Here’s my dog. Her name is Dot, she’s about seven years old in that picture, and I love her very much. Having been away from her during this semester, I grow more and more excited to see her again, and so I started to remember all of her little quirks. Dot eats when my family eats, and will whine if we don’t put food in her bowl even if she ate right before we did. When my mom goes to bed, and I stay up to finish up any class work, Dot will stay with mom until she falls asleep and come back to the room I’m working in. She’ll stay with me until I finish and sees me go to bed. She would normally sleep with my mother or father, but about a month before I went to college she would sleep with me as if she knew I was leaving soon. Despite all of this, I began to wonder: Does she actually love me? So today I want to explore: Do dogs love their owners?

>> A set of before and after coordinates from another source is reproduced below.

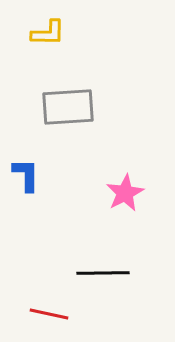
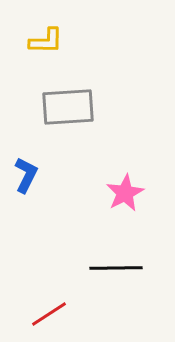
yellow L-shape: moved 2 px left, 8 px down
blue L-shape: rotated 27 degrees clockwise
black line: moved 13 px right, 5 px up
red line: rotated 45 degrees counterclockwise
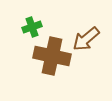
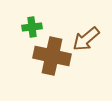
green cross: rotated 12 degrees clockwise
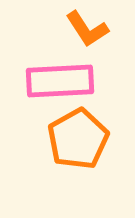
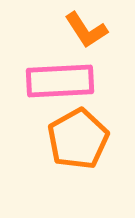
orange L-shape: moved 1 px left, 1 px down
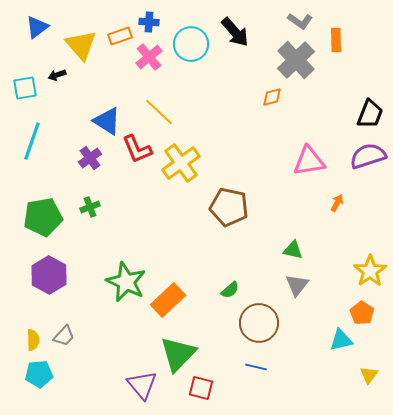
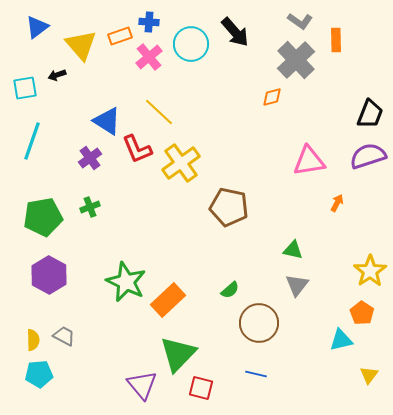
gray trapezoid at (64, 336): rotated 105 degrees counterclockwise
blue line at (256, 367): moved 7 px down
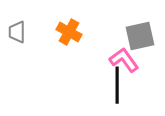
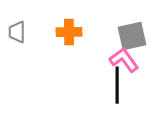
orange cross: rotated 30 degrees counterclockwise
gray square: moved 8 px left
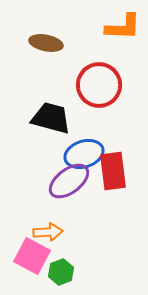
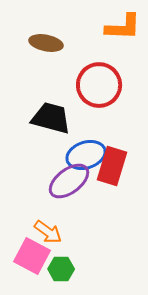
blue ellipse: moved 2 px right, 1 px down
red rectangle: moved 1 px left, 5 px up; rotated 24 degrees clockwise
orange arrow: rotated 40 degrees clockwise
green hexagon: moved 3 px up; rotated 20 degrees clockwise
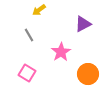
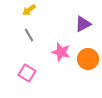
yellow arrow: moved 10 px left
pink star: rotated 24 degrees counterclockwise
orange circle: moved 15 px up
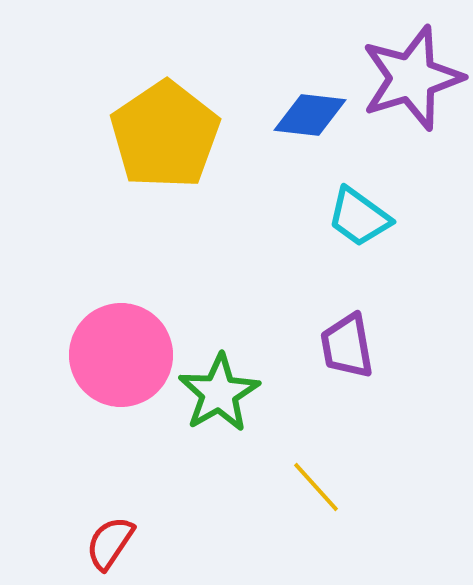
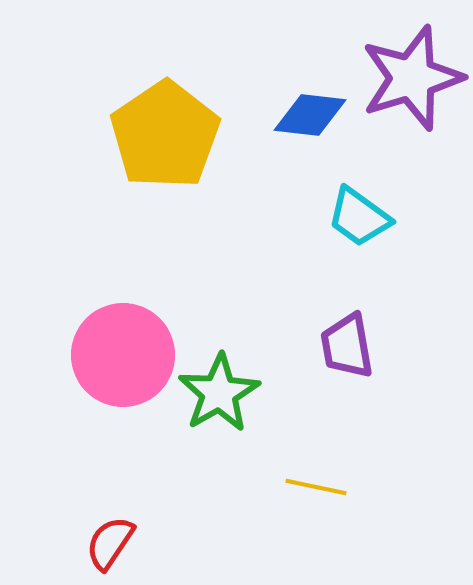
pink circle: moved 2 px right
yellow line: rotated 36 degrees counterclockwise
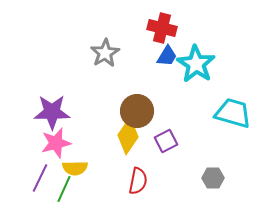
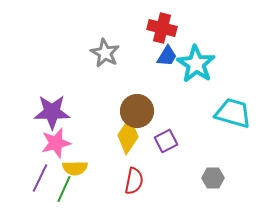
gray star: rotated 12 degrees counterclockwise
red semicircle: moved 4 px left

According to this article, scientists say dogs view us as family, which would explain Dot eating when we eat and waiting until everyone is safe in bed until she sleeps. Dogs depend on us now more than their own species for affection and protection.
This article outlines a study which shows dogs recognize their owners. When dogs were presented with the scent their owner, a stranger, a dog they knew, a dog they never met, and their own scent, the only scent that activated the caudate nucleus was that of their owner. The caudate nucleus is the part of the brain that reacts to familiar stimulants. I deduce the reason why dogs were able to recognize their owners but not a dog they met before is most likely due to the fact that dogs are around their owners far more often than the neighbor’s dog or a dog they met at the park, and so the dog would react more strongly to their owners than that dog. Think of it like eating a food you grew up on and a food you had for the first time last week. Despite having ate both foods before, you would be able to recognize the food you ate throughout childhood due to repeated exposure.
So dogs rely on us and recognize our scent, but I feel like that may not be enough to prove they love us.
Dr. Paul Zak references a few studies that show dogs and their owners release oxytocin when interacting, which he also states a way to measure love in mammals is to measure the oxytocin released during different interactions.
This article outlines the functionality of ocytocin, and defines the hormone as a neurotransmitter often associated with love, and is released during physical activities such as hugging, cuddling, sex, and breastfeeding. The hormone allows us to trust others and form bonds, as well as relax and reduce anxiety.
So by this, we can deduce that we have a mutual relationship of trust and relaxation when cuddling with our puppies. That peaceful feeling I get when Dot gives me kisses and falls asleep with her chin resting on my knee as she waits for me to finish work, I can now confidently say Dot most likely feels the same way when I pet and hold her.